━━━━━ Document text

Measures the angle between two vectors, ignoring magnitude.

Reference Card: cosine_similarity

Component Details
Function sklearn.metrics.pairwise.cosine_similarity()
Purpose Measure similarity between vectors (1 = identical, 0 = orthogonal, -1 = opposite)
Input Two arrays of shape (n_samples, n_features)
Use Case Compare embeddings to find semantically similar texts

Code Snippet: Computing and Comparing Embeddings

from sentence_transformers import SentenceTransformer
from sklearn.metrics.pairwise import cosine_similarity

model = SentenceTransformer('all-MiniLM-L6-v2')

# Clinical documents
docs = [
    "Patient presents with chest pain and shortness of breath",
    "Lab results show elevated troponin levels",
    "Patient reports headache and nausea",
]

embeddings = model.encode(docs)

# Find most similar to a query
query_emb = model.encode(["cardiac symptoms"])
similarities = cosine_similarity(query_emb, embeddings)[0]

for doc, sim in sorted(zip(docs, similarities), key=lambda x: -x[1]):
    print(f"{sim:.3f}  {doc}")

Vector Databases

Stores and indexes embedding vectors for fast similarity search at scale.

Reference Card: Vector Database Options

Database Type Strengths
ChromaDB In-memory/persistent Simple API, good for prototyping
FAISS (Facebook AI Similarity Search) In-memory Fast, scalable, from Meta AI
Pinecone Cloud service Managed, production-ready
Weaviate Self-hosted/cloud Full-text + vector search
pgvector PostgreSQL extension Integrate with existing DB

Code Snippet: Vector Database with ChromaDB

import chromadb

client = chromadb.Client()
collection = client.create_collection("clinical_notes")

# Add documents (ChromaDB handles embedding automatically)
collection.add(
    documents=["Patient has type 2 diabetes", "Elevated troponin, chest pain"],
    ids=["note1", "note2"]
)

# Query by semantic similarity
results = collection.query(query_texts=["cardiac symptoms"], n_results=1)
print(results["documents"])  # [['Elevated troponin, chest pain']]

General Models → Getting the Details Right

LLMs are general-purpose — the same model translates, summarizes, classifies, writes code, and reasons. No custom pipeline needed per task. Open-source and open-weight models (Llama, Mistral, DeepSeek) now match or exceed what was state-of-the-art just a year ago — models that would cost millions to train from scratch are freely available as starting points. The practical question isn’t “how do I build a model?” but “how do I get an existing model to do what I need?”

Two approaches to go from a general model to your specific task:

Approach When to Use Effort Cost
Prompting (recommended default) Most tasks; fast iteration Minutes to test Lower
Fine-tuning (specialized cases) Specialized vocabulary, domain patterns Days–weeks Higher

Fine-Tuning

Continue training a pre-trained model on your domain data. Save it for specialized vocabulary or patterns (e.g., pathology report terminology) where you have hundreds+ labeled examples.

━━━━━━━━━━
━━━━━ Input data

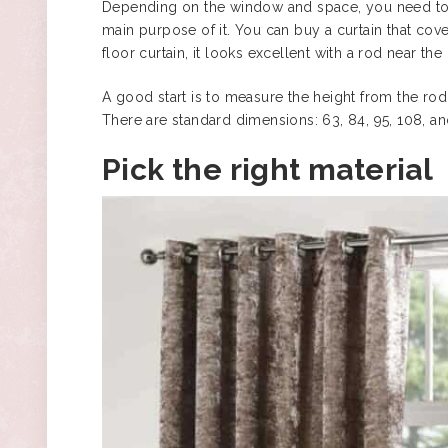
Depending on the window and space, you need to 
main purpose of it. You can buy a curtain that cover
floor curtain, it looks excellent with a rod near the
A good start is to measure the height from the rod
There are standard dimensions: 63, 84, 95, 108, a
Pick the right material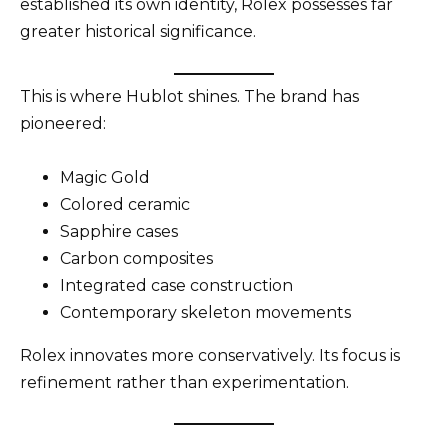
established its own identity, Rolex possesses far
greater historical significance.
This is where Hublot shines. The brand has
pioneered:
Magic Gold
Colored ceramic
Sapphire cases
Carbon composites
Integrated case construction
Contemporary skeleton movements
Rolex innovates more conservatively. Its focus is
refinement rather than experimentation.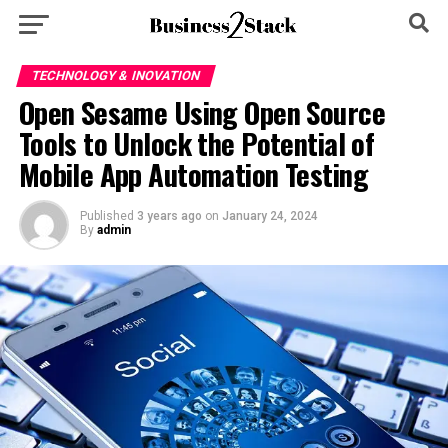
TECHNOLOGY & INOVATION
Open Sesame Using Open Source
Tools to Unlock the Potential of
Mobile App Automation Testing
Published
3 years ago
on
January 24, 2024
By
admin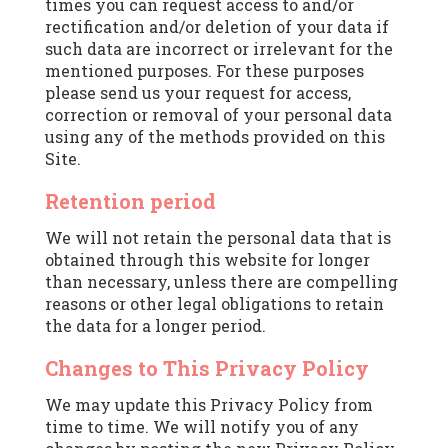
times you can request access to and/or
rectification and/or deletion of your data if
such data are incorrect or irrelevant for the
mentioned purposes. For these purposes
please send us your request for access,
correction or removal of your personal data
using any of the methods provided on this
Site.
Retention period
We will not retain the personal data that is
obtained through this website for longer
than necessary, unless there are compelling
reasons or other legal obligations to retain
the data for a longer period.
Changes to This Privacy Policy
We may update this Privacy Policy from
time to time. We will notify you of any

━━━━━━━━━━
━━━━━ Input data

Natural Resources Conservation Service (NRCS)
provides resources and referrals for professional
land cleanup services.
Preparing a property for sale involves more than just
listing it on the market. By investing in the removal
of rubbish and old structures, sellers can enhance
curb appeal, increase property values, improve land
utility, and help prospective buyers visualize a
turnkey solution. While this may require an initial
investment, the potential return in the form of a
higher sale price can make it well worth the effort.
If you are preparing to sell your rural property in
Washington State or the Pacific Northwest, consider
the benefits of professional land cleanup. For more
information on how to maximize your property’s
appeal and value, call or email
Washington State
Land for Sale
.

━━━━━━━━━━
━━━━━ Input data

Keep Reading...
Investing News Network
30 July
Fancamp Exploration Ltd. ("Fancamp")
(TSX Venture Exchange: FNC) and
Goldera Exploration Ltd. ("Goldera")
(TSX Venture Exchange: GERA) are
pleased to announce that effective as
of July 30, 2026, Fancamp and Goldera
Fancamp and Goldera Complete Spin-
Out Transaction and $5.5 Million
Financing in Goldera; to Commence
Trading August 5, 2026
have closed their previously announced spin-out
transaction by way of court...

━━━━━━━━━━

| Tasks and exercises |
1. Return the part of the text on embeddings and vector search that opens with the words containing "Measures the angle" and closes with "-1 = opposite)".
2. From the text on embeddings and vector search, list every vector database named in its table of vector database options.

| Exercise answers |
1.
Measures the angle between two vectors, ignoring magnitude.

Reference Card: cosine_similarity

Component Details
Function sklearn.metrics.pairwise.cosine_similarity()
Purpose Measure similarity between vectors (1 = identical, 0 = orthogonal, -1 = opposite)

2.
ChromaDB
FAISS (Facebook AI Similarity Search)
Pinecone
Weaviate
pgvector